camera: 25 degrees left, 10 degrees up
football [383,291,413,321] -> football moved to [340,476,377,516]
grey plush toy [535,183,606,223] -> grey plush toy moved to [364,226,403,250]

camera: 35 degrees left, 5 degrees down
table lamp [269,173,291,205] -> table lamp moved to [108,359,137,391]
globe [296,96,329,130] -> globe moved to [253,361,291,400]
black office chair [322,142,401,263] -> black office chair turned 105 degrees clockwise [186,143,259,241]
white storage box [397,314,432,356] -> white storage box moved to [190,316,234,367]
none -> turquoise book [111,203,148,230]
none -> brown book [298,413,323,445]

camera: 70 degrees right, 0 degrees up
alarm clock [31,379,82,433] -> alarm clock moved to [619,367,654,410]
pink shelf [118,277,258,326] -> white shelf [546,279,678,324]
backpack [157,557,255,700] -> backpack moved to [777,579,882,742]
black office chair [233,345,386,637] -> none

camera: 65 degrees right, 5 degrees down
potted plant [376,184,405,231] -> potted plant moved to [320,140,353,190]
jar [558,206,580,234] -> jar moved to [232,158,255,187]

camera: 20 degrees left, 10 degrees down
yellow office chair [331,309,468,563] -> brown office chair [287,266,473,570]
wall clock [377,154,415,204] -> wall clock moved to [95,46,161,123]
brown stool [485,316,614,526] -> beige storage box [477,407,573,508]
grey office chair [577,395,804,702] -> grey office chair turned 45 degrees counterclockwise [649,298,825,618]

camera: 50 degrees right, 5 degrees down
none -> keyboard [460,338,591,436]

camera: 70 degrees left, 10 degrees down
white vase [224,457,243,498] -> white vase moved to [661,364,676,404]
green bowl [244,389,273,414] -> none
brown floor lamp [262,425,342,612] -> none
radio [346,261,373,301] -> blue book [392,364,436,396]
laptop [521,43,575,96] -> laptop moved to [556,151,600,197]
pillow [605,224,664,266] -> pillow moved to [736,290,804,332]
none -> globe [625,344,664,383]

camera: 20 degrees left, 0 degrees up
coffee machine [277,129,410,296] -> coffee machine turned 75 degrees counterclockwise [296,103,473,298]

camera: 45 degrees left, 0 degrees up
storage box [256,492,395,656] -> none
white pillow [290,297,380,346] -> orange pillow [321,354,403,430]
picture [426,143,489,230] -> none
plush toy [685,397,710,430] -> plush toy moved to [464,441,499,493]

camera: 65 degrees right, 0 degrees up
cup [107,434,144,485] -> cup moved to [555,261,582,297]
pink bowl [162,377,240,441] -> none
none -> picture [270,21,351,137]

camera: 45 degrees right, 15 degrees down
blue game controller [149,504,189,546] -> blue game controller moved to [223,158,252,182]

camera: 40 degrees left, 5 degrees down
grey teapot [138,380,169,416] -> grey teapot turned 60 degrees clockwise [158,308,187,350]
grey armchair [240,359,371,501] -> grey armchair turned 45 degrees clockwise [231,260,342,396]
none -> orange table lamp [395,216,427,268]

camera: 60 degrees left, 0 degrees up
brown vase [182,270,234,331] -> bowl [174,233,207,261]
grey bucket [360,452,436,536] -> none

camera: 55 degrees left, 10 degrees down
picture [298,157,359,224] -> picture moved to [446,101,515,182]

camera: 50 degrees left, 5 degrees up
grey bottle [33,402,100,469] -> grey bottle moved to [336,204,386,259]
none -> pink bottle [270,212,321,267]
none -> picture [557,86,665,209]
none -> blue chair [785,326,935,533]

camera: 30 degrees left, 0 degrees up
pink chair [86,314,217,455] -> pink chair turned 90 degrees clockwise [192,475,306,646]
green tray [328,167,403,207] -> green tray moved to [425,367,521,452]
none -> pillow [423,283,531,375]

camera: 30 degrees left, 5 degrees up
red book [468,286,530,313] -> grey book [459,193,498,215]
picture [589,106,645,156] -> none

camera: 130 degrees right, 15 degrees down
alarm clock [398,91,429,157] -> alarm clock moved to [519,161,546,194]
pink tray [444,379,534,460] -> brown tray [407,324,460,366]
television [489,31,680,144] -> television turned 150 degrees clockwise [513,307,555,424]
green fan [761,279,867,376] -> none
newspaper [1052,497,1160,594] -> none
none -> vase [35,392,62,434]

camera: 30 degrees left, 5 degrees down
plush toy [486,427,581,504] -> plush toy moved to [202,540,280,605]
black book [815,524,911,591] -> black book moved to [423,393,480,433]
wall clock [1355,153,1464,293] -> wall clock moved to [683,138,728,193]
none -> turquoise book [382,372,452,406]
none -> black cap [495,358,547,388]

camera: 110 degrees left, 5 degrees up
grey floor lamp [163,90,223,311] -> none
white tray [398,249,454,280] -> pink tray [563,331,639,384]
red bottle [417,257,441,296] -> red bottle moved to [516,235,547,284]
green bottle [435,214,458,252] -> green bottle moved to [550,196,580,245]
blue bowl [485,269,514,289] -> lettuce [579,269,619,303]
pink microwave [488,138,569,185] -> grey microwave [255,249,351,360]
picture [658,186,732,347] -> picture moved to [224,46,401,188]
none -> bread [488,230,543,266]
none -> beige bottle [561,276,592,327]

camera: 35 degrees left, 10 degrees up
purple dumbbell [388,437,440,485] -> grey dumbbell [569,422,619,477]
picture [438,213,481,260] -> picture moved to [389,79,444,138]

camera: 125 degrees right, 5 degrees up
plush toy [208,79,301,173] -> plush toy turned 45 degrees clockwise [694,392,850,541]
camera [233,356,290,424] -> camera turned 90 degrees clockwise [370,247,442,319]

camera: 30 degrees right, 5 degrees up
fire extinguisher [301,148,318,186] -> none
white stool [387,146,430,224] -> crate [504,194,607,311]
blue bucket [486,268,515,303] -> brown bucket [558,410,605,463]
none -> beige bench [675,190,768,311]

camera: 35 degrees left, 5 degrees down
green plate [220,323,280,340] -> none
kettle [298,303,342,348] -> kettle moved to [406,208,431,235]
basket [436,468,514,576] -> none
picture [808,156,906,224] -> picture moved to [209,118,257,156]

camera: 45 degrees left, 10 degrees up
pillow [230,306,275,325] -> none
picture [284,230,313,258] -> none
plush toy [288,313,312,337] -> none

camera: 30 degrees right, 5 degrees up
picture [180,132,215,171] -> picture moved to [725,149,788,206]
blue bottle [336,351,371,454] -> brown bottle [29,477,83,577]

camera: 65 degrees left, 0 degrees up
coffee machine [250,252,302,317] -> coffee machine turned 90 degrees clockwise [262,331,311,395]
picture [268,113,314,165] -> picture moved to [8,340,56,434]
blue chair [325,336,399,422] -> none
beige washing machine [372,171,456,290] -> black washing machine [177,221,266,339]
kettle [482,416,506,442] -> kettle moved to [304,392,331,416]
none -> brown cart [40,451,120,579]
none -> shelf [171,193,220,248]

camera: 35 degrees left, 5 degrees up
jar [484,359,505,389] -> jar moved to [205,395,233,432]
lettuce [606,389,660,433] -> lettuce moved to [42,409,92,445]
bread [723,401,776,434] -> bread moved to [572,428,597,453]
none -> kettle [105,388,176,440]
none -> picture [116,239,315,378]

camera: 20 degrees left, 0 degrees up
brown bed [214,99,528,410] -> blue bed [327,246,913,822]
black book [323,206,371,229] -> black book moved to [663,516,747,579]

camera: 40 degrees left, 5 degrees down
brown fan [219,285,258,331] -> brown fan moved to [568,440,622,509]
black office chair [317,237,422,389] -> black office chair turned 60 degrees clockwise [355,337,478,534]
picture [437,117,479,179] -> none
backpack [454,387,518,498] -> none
┄┄┄┄┄┄
**Instructions for the task**
Write down again, exactly as given, only the lines above that fall from the line with "alarm clock [31,379,82,433]" to the line with "camera: 65 degrees right, 5 degrees down", inclusive.

**Result below**
alarm clock [31,379,82,433] -> alarm clock moved to [619,367,654,410]
pink shelf [118,277,258,326] -> white shelf [546,279,678,324]
backpack [157,557,255,700] -> backpack moved to [777,579,882,742]
black office chair [233,345,386,637] -> none

camera: 65 degrees right, 5 degrees down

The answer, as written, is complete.